Collected material:

-- -- --

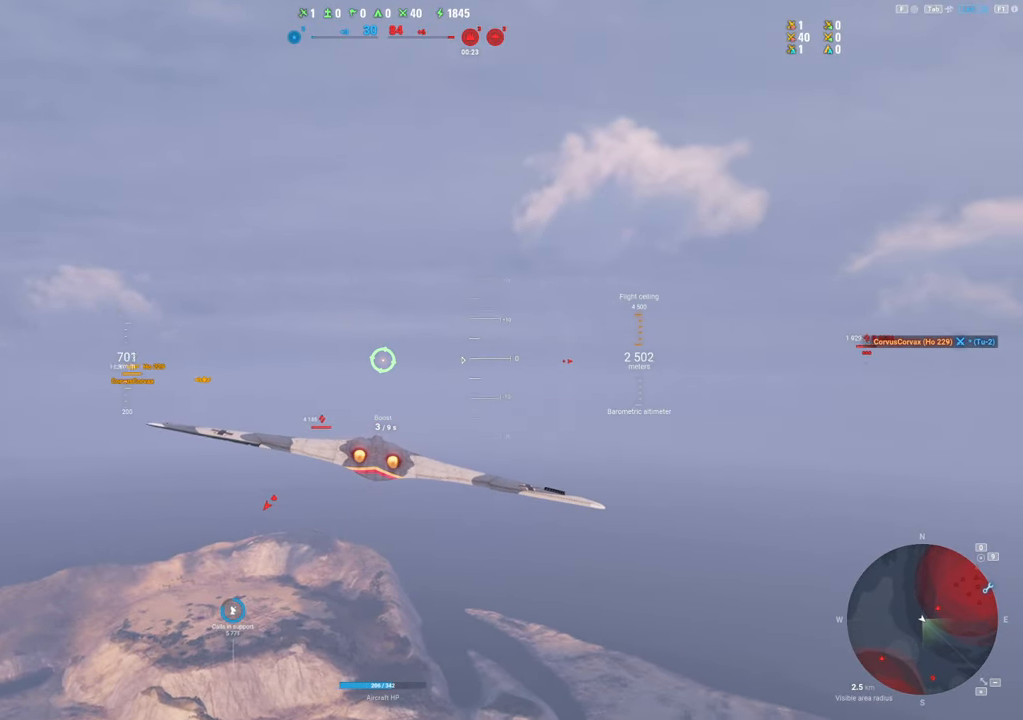
{"keys": ["a"], "mouse": [], "mouse_move": "still", "events": [[284, "a", "down"]]}
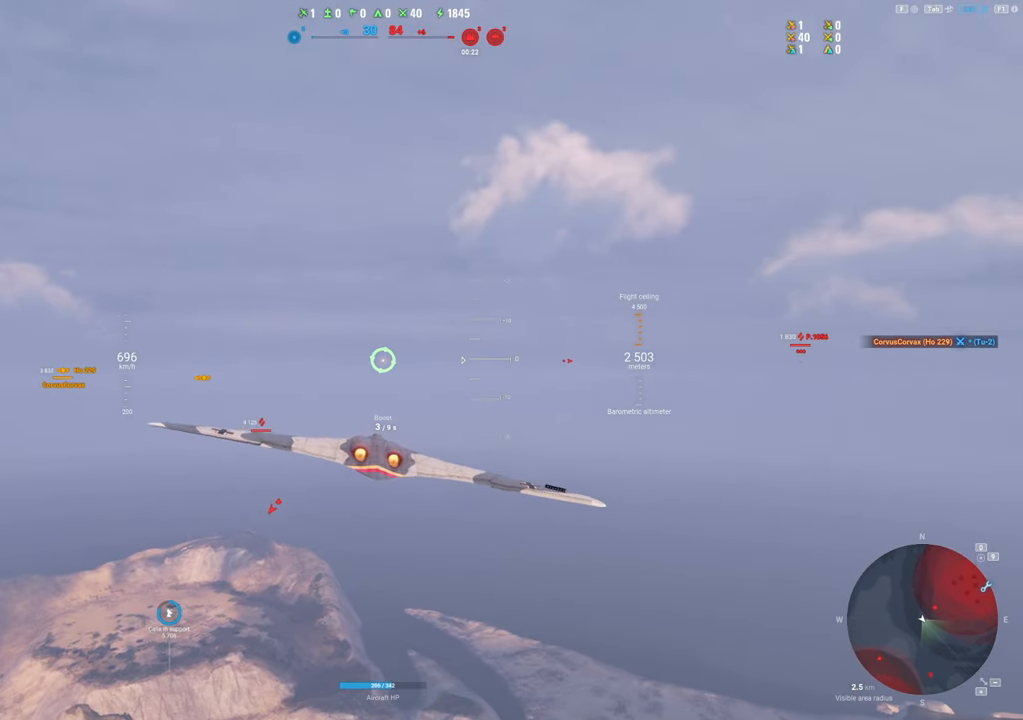
{"keys": ["a"], "mouse": [], "mouse_move": "still", "events": []}
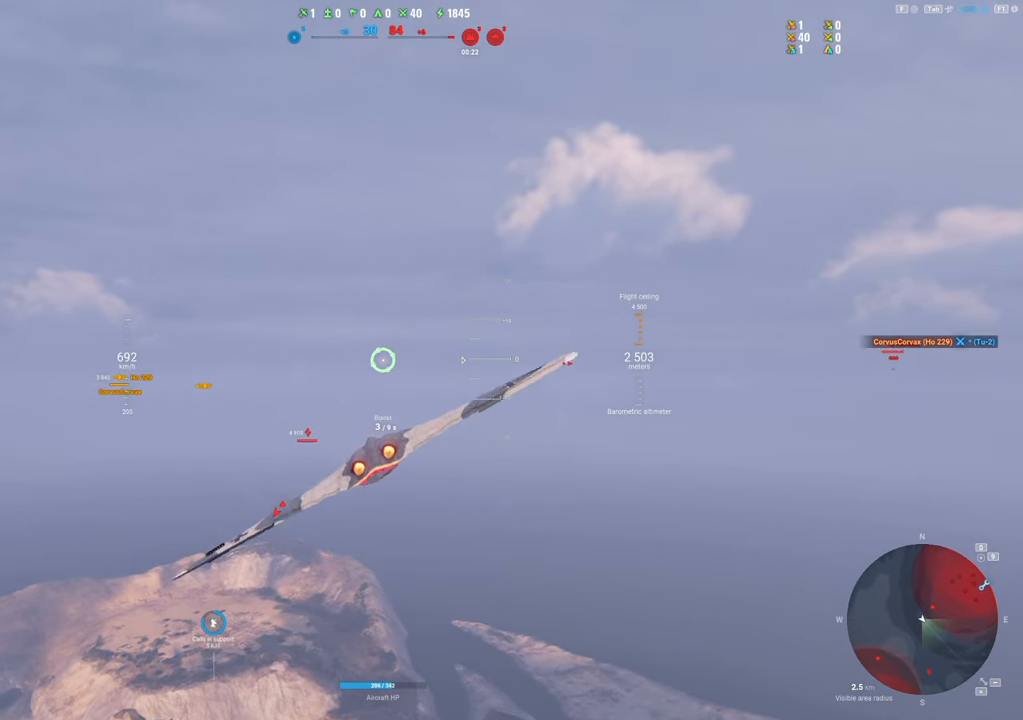
{"keys": ["d"], "mouse": [], "mouse_move": "right", "events": [[267, "a", "up"], [500, "d", "down"]]}
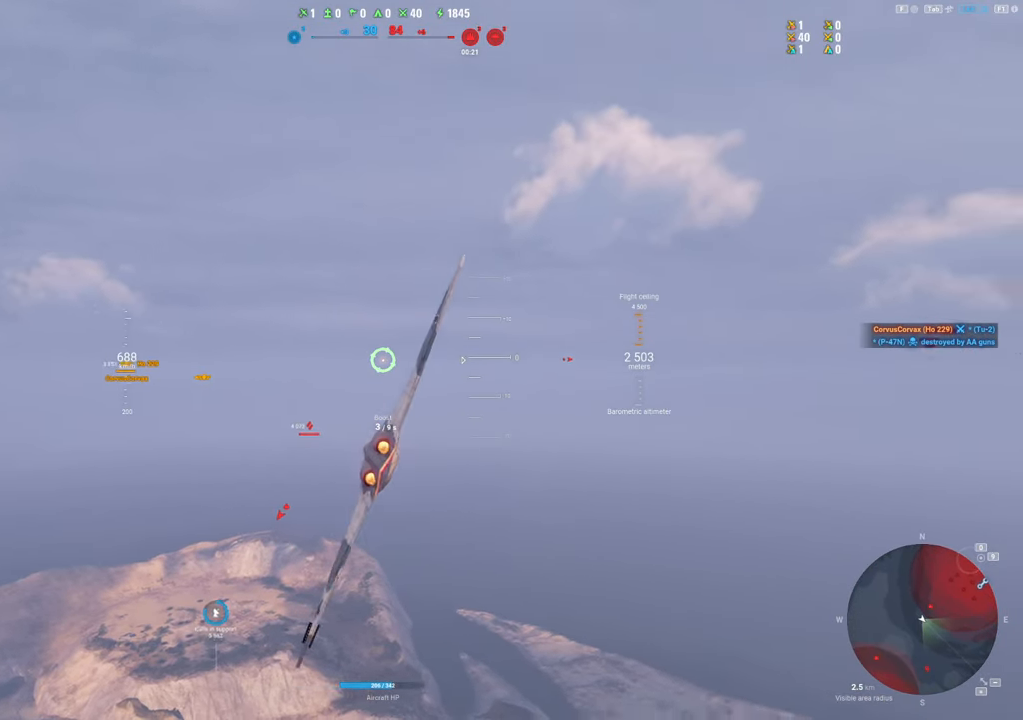
{"keys": ["s"], "mouse": [], "mouse_move": "still", "events": [[84, "a", "down"], [84, "d", "up"], [367, "s", "down"], [417, "a", "up"]]}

-- -- --

What you have to do:
Scan the data for lines with the word "still". Report only how many there are.

Result of the task:
3